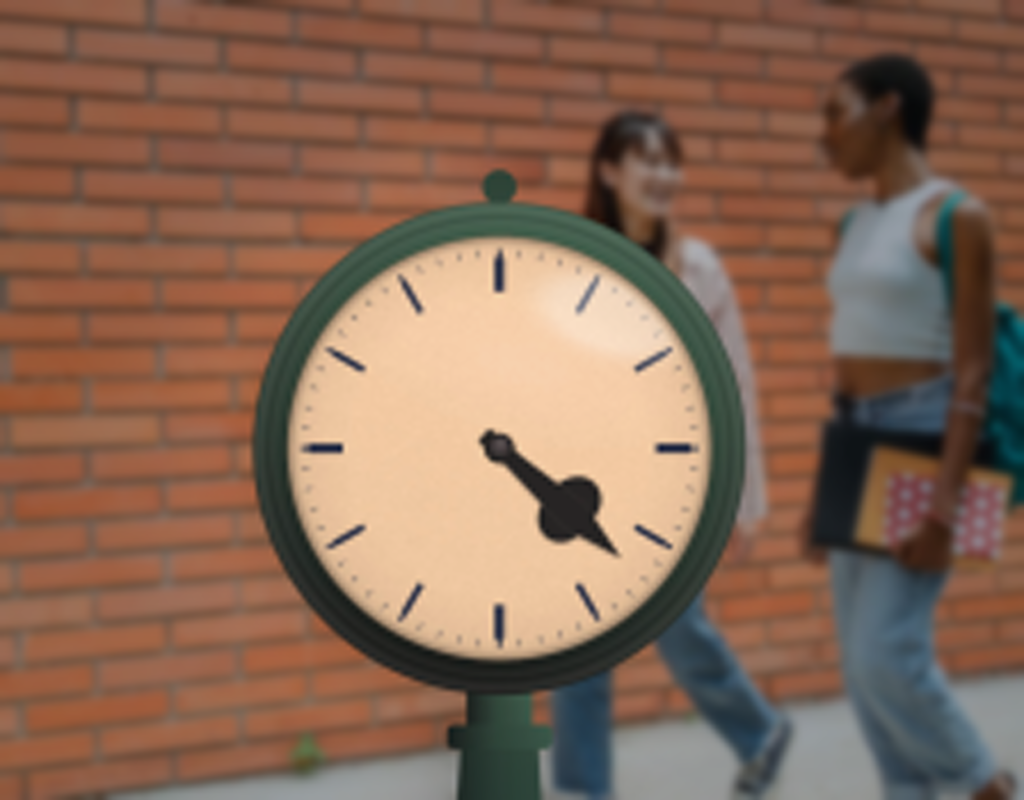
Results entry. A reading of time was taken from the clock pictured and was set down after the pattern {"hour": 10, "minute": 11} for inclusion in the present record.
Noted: {"hour": 4, "minute": 22}
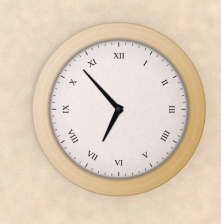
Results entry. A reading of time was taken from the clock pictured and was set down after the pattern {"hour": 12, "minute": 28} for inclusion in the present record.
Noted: {"hour": 6, "minute": 53}
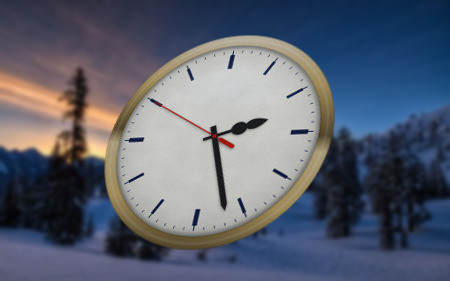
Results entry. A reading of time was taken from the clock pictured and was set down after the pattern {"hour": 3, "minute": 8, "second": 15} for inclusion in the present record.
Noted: {"hour": 2, "minute": 26, "second": 50}
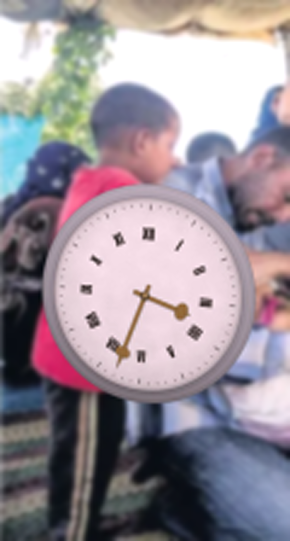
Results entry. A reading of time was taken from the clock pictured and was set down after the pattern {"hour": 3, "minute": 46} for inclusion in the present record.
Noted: {"hour": 3, "minute": 33}
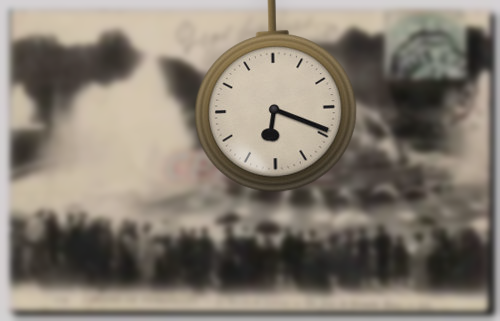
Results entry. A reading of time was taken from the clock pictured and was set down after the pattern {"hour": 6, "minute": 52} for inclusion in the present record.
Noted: {"hour": 6, "minute": 19}
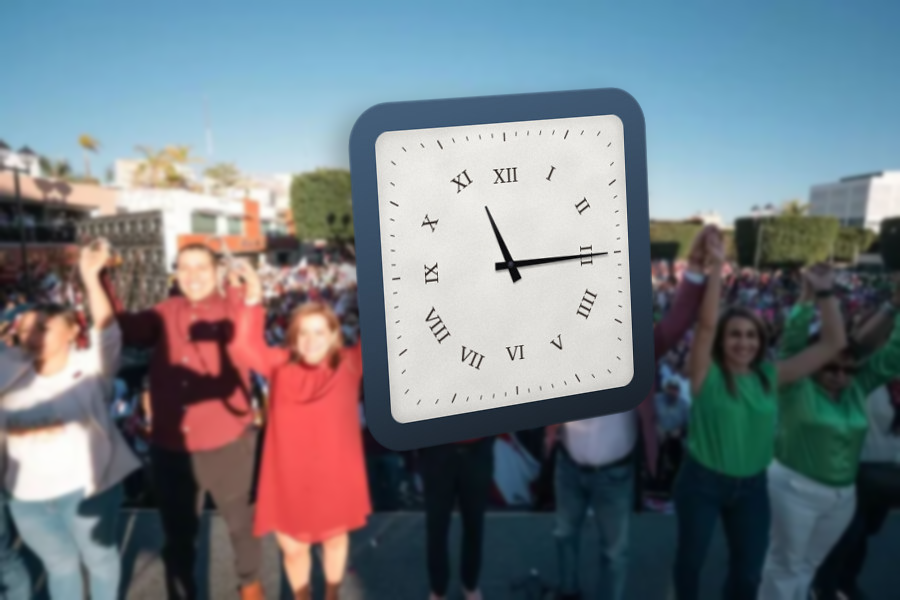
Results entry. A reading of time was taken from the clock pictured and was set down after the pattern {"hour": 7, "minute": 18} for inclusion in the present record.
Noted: {"hour": 11, "minute": 15}
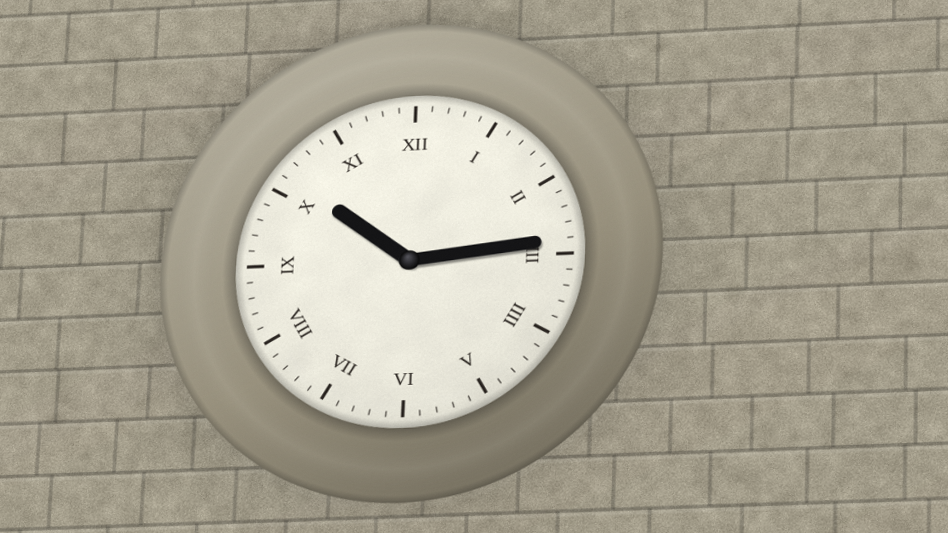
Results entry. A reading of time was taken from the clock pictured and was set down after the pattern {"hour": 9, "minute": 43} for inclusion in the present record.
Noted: {"hour": 10, "minute": 14}
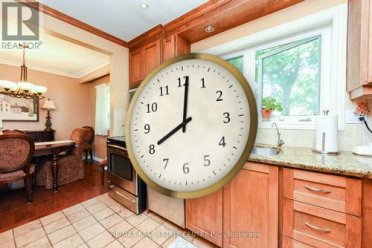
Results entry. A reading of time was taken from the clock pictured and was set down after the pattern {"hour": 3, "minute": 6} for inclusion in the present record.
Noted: {"hour": 8, "minute": 1}
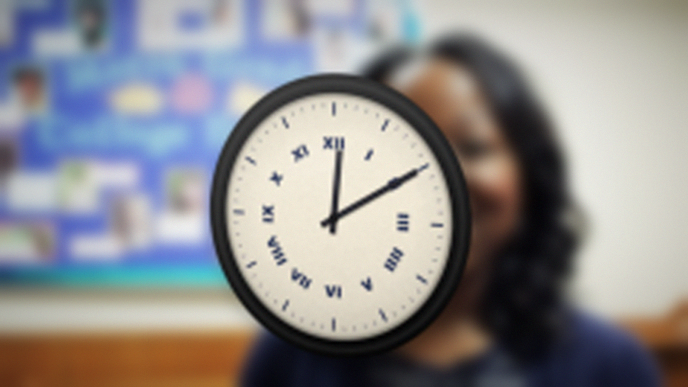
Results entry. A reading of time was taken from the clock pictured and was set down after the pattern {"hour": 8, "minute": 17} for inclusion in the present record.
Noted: {"hour": 12, "minute": 10}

• _What is asked_
Please report, in full, every line of the items above that contains the word "after". Uppercase and lowercase letters count as different.

• _Final result_
Results entry. A reading of time was taken from the clock pictured and was set down after the pattern {"hour": 10, "minute": 11} for inclusion in the present record.
Results entry. A reading of time was taken from the clock pictured and was set down after the pattern {"hour": 12, "minute": 28} for inclusion in the present record.
Results entry. A reading of time was taken from the clock pictured and was set down after the pattern {"hour": 3, "minute": 8, "second": 15} for inclusion in the present record.
Results entry. A reading of time was taken from the clock pictured and was set down after the pattern {"hour": 3, "minute": 46} for inclusion in the present record.
Results entry. A reading of time was taken from the clock pictured and was set down after the pattern {"hour": 6, "minute": 52} for inclusion in the present record.
Results entry. A reading of time was taken from the clock pictured and was set down after the pattern {"hour": 7, "minute": 18} for inclusion in the present record.
Results entry. A reading of time was taken from the clock pictured and was set down after the pattern {"hour": 9, "minute": 43} for inclusion in the present record.
Results entry. A reading of time was taken from the clock pictured and was set down after the pattern {"hour": 3, "minute": 6} for inclusion in the present record.
Results entry. A reading of time was taken from the clock pictured and was set down after the pattern {"hour": 8, "minute": 17} for inclusion in the present record.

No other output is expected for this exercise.